Which all goes to show that:
  • You can never get the pacing (or the content!) right for everyone, and

  • a book looks very different from the inside than it does from the outside. In so many different ways.

UPDATE: Ah, three of the above are a non-structured reading group. A fourth member delivers his verdict over here, and the rest pile on again, stacks on the mill.

8 Comments:

OpenID moreidlethoughts said...

"TM" is not in my local book store and I'm on the library request list.
All these conflicting opinions have certainly whetted my appetite!

29 May, 2010 16:07  
OpenID moreidlethoughts said...

"TM" is not in my local book store and I'm on the library request list.
All these conflicting opinions have certainly whetted my appetite!

29 May, 2010 16:08  
Blogger Misrule said...

I have Volume 1 of Fractured Fairy Tales on DVD, special delivered from Mssr Amazon. If your DVD player is all-region, we could have a fairy-tale collection, fractured fairy tale watching beer and pizza night some time...

29 May, 2010 17:18  
Blogger rhapsodyinbooks said...

I am very sorry I did not explain more fully the comment in my review about "Fractured Fairy Tales." This was not meant as an insult at all.

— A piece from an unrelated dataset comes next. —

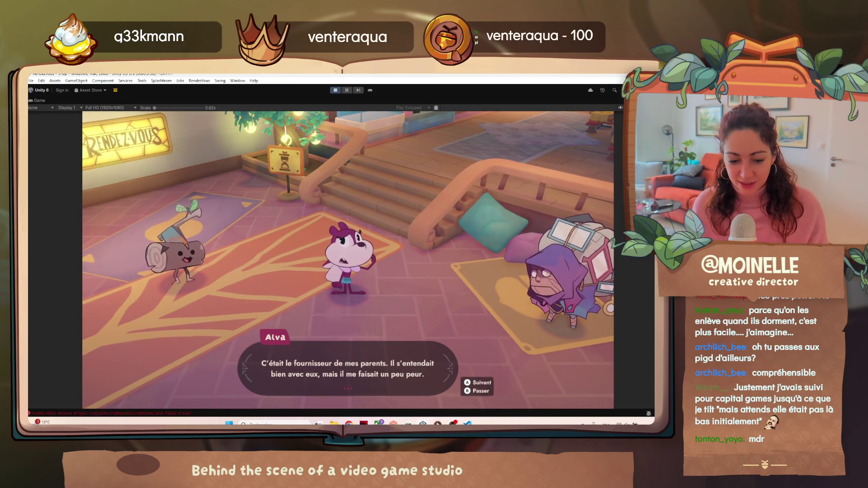
Advance the merchant's replies about the roots blocking the road and Lyra's help.
{"action": "key", "text": "space"}
{"action": "key", "text": "space"}
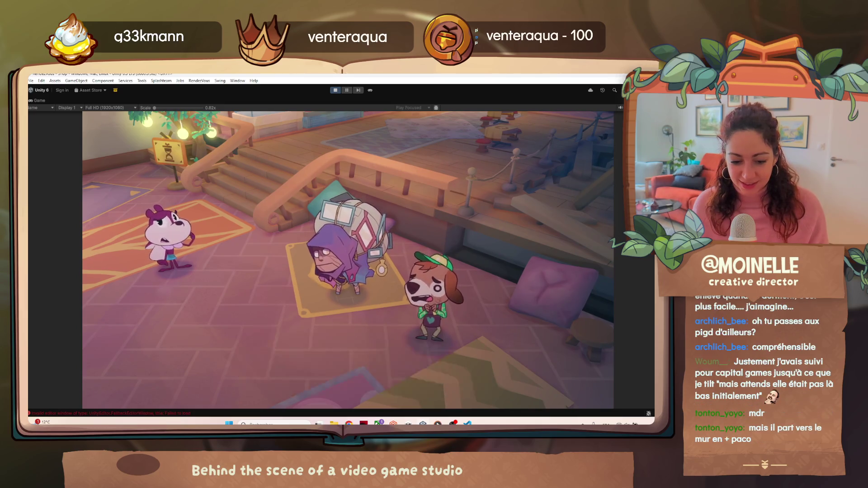
{"action": "key", "text": "space"}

In first grade, I remember seeing a loyalty oath posted on the classroom wall, and asking the teacher "what is communism?" She told me never to ask such a question again, and my parents got called. I don't recall that my parents addressed the question directly, but my father started bringing home Mad Magazine for me. He also introduced my sister and I to Fractured Fairytales. These two series taught me more than anything that the status quo could be questioned and re-interpreted, and that in fact "accepted" meaning was more a function of ideological or cultural power than of "truth." This understanding informs my politics to this day.

Nowadays, in some ways the need for alternative interpretations is not as great, and in some ways it is more pressing, for ideology is hidden so much more cleverly. Thus, while in my generation, Fractured Fairytales played such a seminal role in my intellectual development, a book like yours may play the same role for younger generations.

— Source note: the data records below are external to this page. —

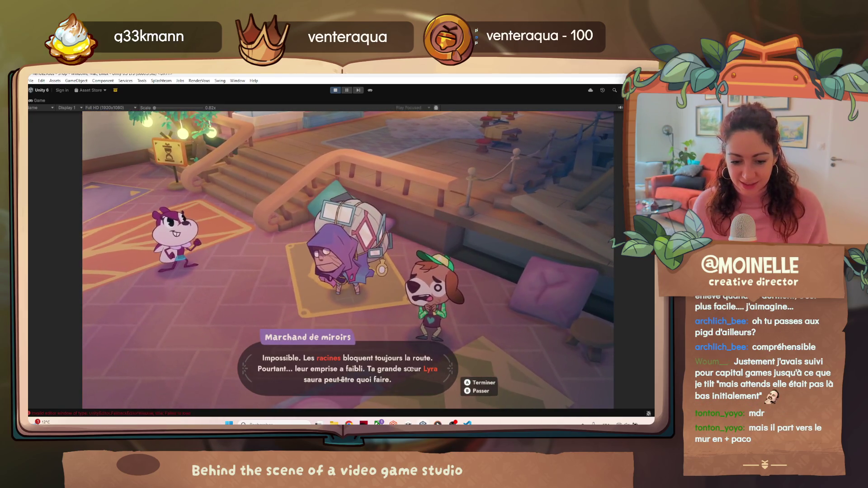
{"action": "key", "text": "space"}
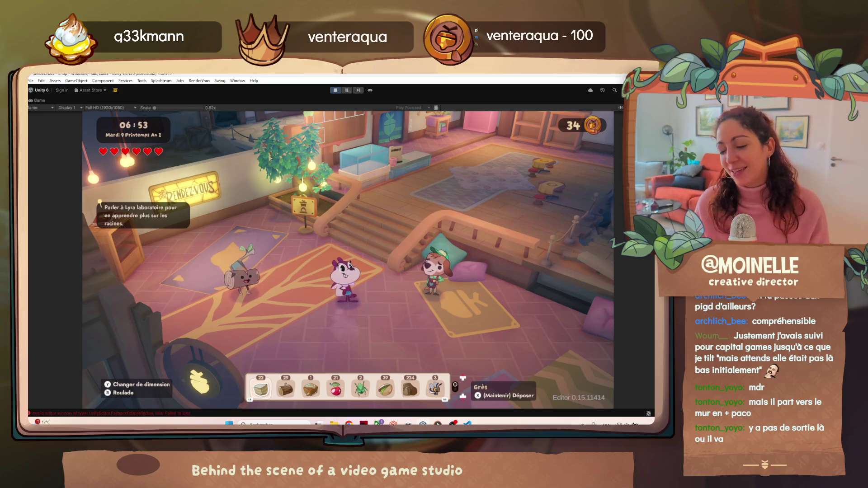
Walk the squirrel past the dog, across the hall and rug, and down the stairs.
{"action": "key", "text": "Right"}
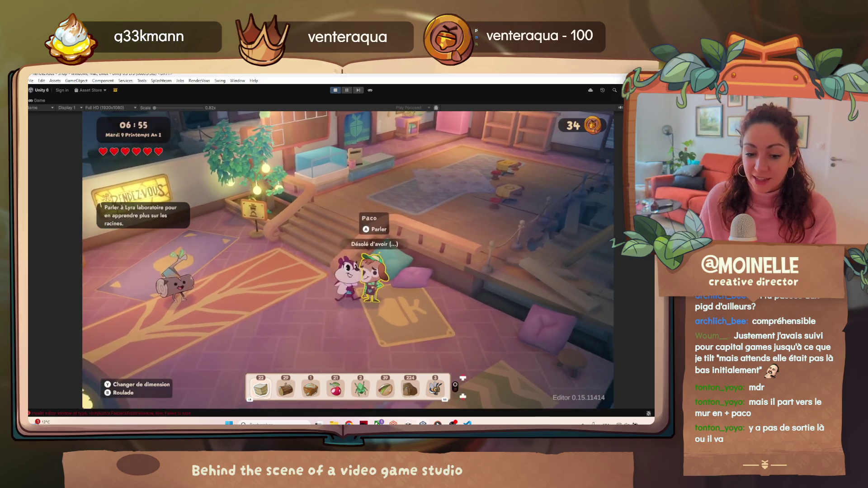
{"action": "key", "text": "Up"}
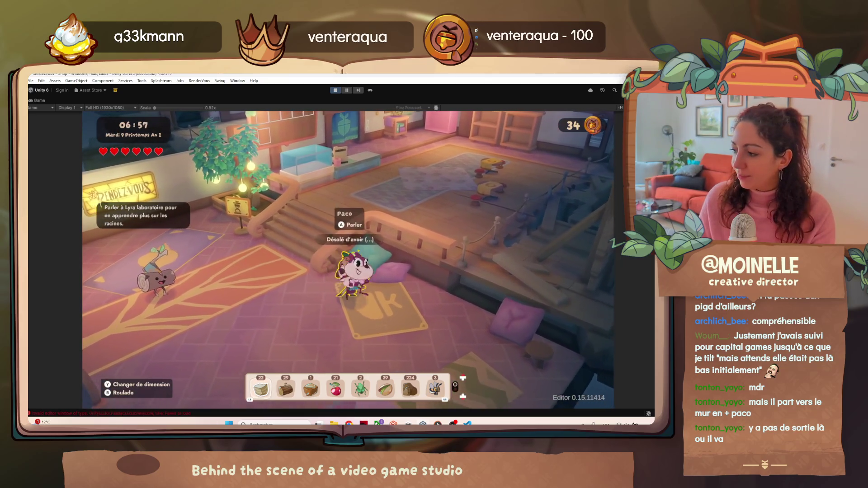
{"action": "key", "text": "Down"}
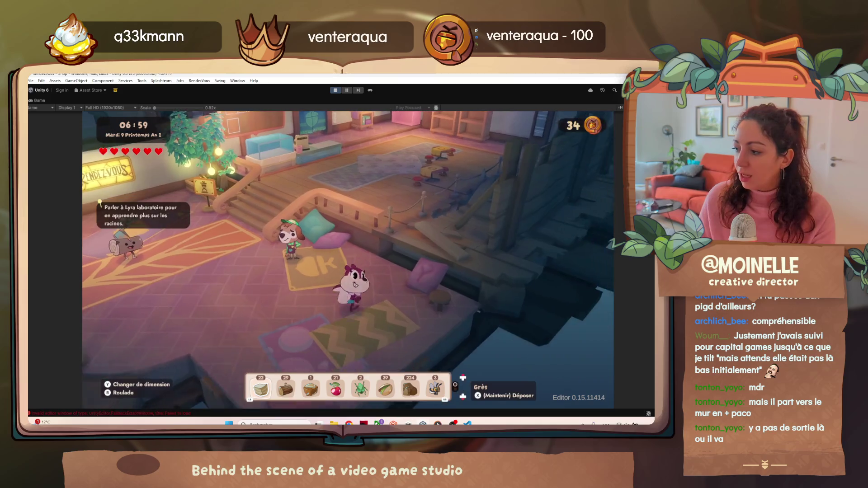
{"action": "key", "text": "Left"}
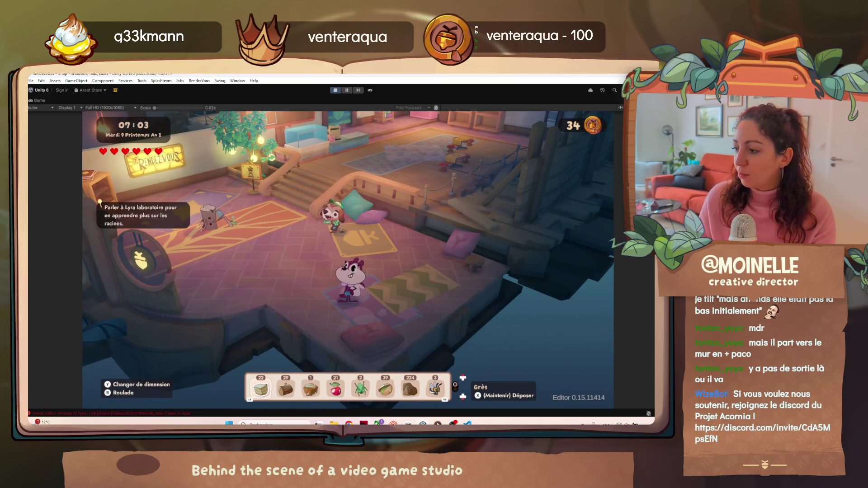
{"action": "key", "text": "Left"}
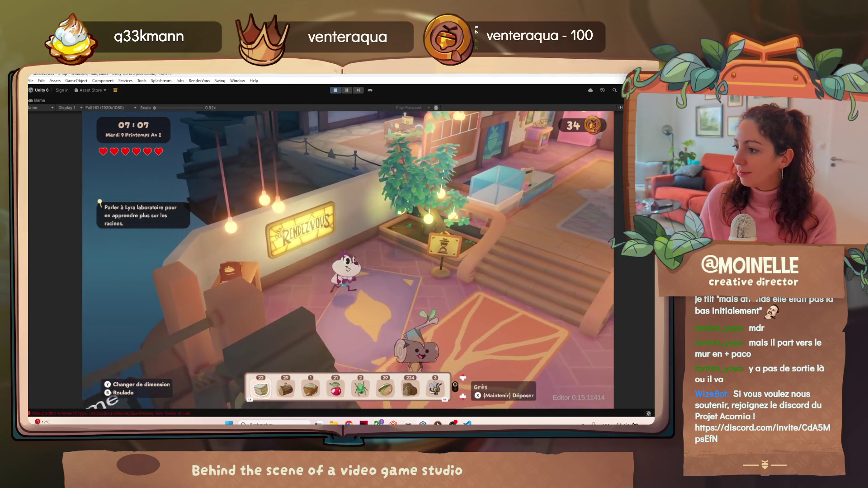
{"action": "key", "text": "Down"}
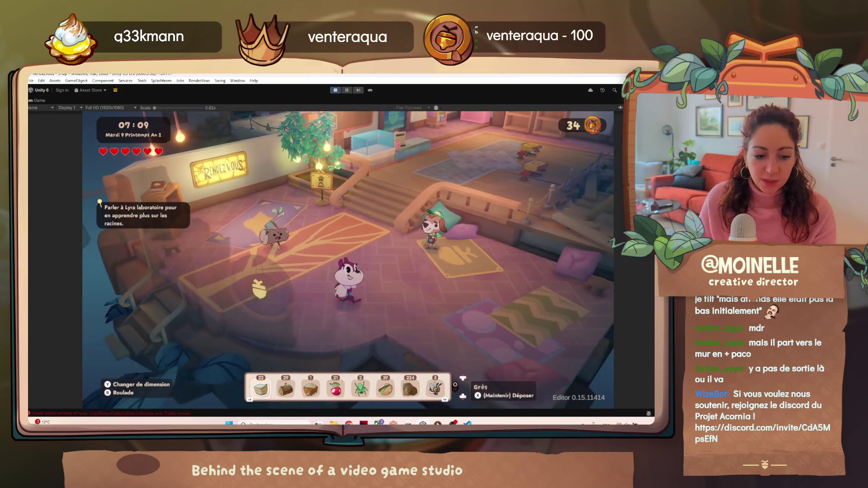
{"action": "key", "text": "Left"}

Thus Fractured Fairytales will always hold a special place in my heart, but perhaps in ten or twenty years you may read the same comment about your book, for it too delivers the message that long-accepted stories may be retold in new ways with different messages. The fact that so many women buy into the "Pretty Women" version shows that we still very much need to hear other retellings of fairy tales like yours.

30 May, 2010 00:54  
Blogger Among Amid While said...

Thanks, moreidlethoughts: I'm glad they had some good effect!

Sounds like a plan, Judy.

Hi, rhapsodyinbooks - don't worry, I didn't take offence! I thought you were being funny. Now I see that you were in fact totally serious, and I see why (and apologise for joking back!). Thanks for taking the trouble to explain this, and for your kind words.

01 June, 2010 16:48  
Anonymous Oxygen Plant said...

This comment has been removed by a blog administrator.

09 June, 2010 19:13  
Anonymous Anonymous said...

Well, I don't know what all these folks are talking about! I just read TM for the second time, and it remains the most beloved book on my well-stocked shelves. In fact, I ignored my 'to-do' list and stayed in bed til 11am just to finish, even though I already knew the ending. So there!

04 January, 2011 16:11  
Blogger Among Amid While said...

Dear Anonymous, I love you. Hugs, Margo.